Au cours de sa mission, VIRTIS a mesuré les variations de température de la comète pendant son orbite autour du Soleil. Lors de son arrivée en août 2014, la température mesurée se situait entre -93ºC et -43ºC, mais en août 2015, lorsque la comète était au plus proche du Soleil, les mesures de pointe atteignaient +54ºC (note : ce n’est pas nécessairement la valeur la plus élevée sur la comète mais la plus élevée enregistrée par VIRTIS, dans un endroit particulier de l’hémisphère sud de la comète). Un an plus tard, alors que la comète s’éloignait à nouveau du Soleil et retournait vers le Système solaire externe, elles avaient chuté à nouveau à des valeurs similaires à celles mesurées au début.
Tout cela, et bien plus encore, fut obtenu par un instrument qui ne nécessite que 60 W pour fonctionner - autant qu’une ampoule standard !

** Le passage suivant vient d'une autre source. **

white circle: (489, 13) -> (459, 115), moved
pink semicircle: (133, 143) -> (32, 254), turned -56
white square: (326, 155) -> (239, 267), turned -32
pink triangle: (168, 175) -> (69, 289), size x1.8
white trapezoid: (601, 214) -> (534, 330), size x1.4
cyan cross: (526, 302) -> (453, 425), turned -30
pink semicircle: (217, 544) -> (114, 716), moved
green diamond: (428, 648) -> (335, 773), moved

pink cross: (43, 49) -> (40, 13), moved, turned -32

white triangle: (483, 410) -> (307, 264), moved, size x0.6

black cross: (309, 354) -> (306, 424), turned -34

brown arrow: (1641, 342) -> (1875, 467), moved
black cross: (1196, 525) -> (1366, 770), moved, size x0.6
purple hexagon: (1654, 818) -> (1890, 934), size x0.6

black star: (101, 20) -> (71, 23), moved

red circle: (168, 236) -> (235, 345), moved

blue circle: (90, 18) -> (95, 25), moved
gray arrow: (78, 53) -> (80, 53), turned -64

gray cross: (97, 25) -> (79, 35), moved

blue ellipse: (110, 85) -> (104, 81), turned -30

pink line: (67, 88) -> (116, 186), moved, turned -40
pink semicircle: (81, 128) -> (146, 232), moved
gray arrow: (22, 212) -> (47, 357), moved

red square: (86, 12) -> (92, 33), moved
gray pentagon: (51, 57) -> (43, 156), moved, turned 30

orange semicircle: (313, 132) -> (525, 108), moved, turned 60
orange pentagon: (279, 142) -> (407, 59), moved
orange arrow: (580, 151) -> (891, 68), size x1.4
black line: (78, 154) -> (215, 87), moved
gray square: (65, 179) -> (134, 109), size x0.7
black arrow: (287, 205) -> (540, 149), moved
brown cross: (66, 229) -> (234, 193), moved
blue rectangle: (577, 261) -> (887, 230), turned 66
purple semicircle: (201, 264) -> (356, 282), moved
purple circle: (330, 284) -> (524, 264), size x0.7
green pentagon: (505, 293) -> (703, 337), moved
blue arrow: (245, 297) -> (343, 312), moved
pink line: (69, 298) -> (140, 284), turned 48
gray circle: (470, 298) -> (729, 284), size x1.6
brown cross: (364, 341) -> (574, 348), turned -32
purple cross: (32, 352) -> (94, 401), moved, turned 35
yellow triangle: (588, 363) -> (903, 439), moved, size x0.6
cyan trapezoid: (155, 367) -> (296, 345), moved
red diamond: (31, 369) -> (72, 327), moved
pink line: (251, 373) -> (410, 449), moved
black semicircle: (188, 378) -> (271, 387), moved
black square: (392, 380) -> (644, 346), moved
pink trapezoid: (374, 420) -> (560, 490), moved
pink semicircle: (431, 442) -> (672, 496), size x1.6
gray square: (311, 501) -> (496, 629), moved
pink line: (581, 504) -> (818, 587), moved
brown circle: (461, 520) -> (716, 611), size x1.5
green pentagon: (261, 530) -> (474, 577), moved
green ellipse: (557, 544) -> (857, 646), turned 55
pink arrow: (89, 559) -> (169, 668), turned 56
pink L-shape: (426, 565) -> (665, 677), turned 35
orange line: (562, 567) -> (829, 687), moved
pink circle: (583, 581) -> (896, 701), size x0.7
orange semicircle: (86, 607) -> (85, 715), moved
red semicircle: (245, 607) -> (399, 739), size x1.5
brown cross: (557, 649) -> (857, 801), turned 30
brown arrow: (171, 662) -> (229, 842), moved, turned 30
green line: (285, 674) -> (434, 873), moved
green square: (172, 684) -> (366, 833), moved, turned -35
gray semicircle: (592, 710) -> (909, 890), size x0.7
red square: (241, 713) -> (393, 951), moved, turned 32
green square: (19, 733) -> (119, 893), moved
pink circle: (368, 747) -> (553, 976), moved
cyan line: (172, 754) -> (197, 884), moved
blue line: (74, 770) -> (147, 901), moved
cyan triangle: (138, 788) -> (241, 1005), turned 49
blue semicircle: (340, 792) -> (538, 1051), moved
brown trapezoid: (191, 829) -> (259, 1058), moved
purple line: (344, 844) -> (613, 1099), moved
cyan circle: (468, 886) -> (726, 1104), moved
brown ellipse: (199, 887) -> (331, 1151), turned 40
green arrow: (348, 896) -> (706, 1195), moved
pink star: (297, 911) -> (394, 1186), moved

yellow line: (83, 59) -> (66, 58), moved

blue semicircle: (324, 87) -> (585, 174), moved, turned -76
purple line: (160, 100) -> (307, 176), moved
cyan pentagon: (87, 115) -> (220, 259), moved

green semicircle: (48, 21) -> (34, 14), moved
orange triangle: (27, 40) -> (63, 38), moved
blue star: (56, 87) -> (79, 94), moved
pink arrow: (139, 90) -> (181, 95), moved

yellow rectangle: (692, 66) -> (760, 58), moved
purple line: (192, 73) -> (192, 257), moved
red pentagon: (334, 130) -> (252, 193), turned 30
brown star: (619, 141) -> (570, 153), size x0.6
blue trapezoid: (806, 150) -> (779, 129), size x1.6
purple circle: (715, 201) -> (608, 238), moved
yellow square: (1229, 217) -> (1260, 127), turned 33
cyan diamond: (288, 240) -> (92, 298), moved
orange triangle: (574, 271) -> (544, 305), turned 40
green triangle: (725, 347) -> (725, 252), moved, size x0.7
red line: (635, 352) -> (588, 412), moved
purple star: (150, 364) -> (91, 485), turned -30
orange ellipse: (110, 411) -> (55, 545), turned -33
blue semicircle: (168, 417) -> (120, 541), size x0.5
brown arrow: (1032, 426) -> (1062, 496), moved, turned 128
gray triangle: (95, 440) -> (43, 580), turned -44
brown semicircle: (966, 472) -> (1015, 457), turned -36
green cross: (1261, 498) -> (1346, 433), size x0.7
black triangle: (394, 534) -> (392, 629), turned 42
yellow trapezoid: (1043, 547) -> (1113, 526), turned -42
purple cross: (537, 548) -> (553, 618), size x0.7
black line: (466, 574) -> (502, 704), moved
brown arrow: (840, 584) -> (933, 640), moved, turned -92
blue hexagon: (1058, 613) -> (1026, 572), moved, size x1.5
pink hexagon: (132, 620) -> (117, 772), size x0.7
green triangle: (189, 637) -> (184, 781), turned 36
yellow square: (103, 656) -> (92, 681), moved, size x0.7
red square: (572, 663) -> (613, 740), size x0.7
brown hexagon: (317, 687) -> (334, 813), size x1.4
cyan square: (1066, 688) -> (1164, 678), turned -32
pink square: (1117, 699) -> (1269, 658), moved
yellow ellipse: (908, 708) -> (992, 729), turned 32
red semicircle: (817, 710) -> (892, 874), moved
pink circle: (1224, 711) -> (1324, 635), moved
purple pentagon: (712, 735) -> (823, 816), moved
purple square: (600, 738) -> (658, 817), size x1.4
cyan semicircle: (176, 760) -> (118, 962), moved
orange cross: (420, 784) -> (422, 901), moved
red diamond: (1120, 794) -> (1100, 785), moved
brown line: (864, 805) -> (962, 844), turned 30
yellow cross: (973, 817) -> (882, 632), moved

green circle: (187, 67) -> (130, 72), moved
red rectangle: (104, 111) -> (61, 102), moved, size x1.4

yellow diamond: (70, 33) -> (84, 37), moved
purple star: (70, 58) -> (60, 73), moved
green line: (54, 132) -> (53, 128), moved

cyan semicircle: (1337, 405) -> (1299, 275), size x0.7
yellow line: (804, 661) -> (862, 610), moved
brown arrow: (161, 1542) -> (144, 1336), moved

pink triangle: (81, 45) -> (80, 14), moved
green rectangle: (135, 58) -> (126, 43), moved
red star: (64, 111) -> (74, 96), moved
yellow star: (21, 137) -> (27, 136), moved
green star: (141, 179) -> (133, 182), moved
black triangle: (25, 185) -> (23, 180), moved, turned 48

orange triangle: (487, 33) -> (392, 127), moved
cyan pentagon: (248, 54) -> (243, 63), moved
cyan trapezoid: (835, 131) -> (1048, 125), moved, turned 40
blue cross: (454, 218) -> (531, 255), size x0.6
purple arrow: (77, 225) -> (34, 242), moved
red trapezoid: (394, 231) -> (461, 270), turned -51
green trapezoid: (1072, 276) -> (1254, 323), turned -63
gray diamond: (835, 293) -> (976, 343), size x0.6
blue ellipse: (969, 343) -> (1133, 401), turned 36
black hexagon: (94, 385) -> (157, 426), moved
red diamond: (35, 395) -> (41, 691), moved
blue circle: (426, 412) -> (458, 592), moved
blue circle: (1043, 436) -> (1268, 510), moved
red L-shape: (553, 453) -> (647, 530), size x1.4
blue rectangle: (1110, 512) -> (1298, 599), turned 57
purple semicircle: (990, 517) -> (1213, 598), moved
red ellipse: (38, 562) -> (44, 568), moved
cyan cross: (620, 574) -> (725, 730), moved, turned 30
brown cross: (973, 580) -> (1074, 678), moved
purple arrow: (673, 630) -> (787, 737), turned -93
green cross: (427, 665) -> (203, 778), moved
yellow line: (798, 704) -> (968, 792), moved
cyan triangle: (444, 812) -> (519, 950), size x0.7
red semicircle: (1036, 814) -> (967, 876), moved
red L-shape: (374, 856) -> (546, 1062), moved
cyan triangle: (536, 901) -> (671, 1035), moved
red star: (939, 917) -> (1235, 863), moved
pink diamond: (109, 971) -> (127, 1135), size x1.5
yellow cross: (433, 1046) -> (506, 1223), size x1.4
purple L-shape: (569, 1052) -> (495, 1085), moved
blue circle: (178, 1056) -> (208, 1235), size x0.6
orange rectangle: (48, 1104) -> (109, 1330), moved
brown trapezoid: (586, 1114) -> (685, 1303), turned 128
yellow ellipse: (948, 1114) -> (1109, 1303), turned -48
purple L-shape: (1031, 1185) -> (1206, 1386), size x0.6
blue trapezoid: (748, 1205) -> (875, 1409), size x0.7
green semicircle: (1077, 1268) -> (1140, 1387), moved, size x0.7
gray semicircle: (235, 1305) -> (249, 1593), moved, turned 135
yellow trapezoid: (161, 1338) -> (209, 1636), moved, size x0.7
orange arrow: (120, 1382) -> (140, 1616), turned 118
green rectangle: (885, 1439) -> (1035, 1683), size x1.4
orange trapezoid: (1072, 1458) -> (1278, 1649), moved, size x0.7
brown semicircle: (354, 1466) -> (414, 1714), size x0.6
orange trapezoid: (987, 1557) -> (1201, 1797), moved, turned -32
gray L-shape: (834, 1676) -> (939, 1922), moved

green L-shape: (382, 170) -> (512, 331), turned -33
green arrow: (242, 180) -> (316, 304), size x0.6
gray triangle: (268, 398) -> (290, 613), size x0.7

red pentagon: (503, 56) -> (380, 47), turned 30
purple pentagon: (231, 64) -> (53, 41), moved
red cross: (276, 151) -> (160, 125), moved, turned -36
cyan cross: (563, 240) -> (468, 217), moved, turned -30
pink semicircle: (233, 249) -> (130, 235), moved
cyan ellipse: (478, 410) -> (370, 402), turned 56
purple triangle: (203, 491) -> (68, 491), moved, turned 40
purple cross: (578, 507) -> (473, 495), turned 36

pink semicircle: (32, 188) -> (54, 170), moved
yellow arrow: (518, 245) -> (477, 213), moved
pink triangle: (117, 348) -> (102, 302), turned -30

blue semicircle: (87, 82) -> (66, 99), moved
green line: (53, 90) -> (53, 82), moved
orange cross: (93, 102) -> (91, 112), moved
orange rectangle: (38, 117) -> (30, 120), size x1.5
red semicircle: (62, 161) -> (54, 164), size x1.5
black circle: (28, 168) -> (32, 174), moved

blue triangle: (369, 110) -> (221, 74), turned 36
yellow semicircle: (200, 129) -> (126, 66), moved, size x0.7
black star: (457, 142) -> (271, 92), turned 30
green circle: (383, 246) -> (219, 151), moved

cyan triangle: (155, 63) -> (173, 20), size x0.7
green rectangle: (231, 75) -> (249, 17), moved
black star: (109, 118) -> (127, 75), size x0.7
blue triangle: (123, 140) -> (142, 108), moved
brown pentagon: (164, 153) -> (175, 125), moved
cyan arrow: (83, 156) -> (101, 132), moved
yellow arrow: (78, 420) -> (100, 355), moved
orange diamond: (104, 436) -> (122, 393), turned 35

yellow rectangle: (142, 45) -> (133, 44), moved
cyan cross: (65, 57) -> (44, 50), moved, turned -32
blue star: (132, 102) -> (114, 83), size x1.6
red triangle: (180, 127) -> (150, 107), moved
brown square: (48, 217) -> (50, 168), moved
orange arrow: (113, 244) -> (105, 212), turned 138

Le spectromètre VIRTIS (Visible, InfraRed and Thermal Imaging Spectrometer) a été construit par un consortium d’instituts italien, français et allemands, sous la responsabilité scientifique de l’IAPS (Istituto di Astrofisica e Planetologia Spaziali) de l’INAF, Rome (Italie), qui conduisit également les opérations scientifiques. Le développement de l’instrument VIRTIS pour l’ESA a été financé et géré par l’ASI (Agence spatiale italienne), avec des contributions du LESIA de l’Observatoire de Paris, financées par le CNES, et du DLR. Le maître d’oeuvre industriel de l’instrument VIRTIS fut initialement Officine Galileo, puis Leonardo (Groupe Finmeccanica) à Campi Bisenzio, Florence (Italie).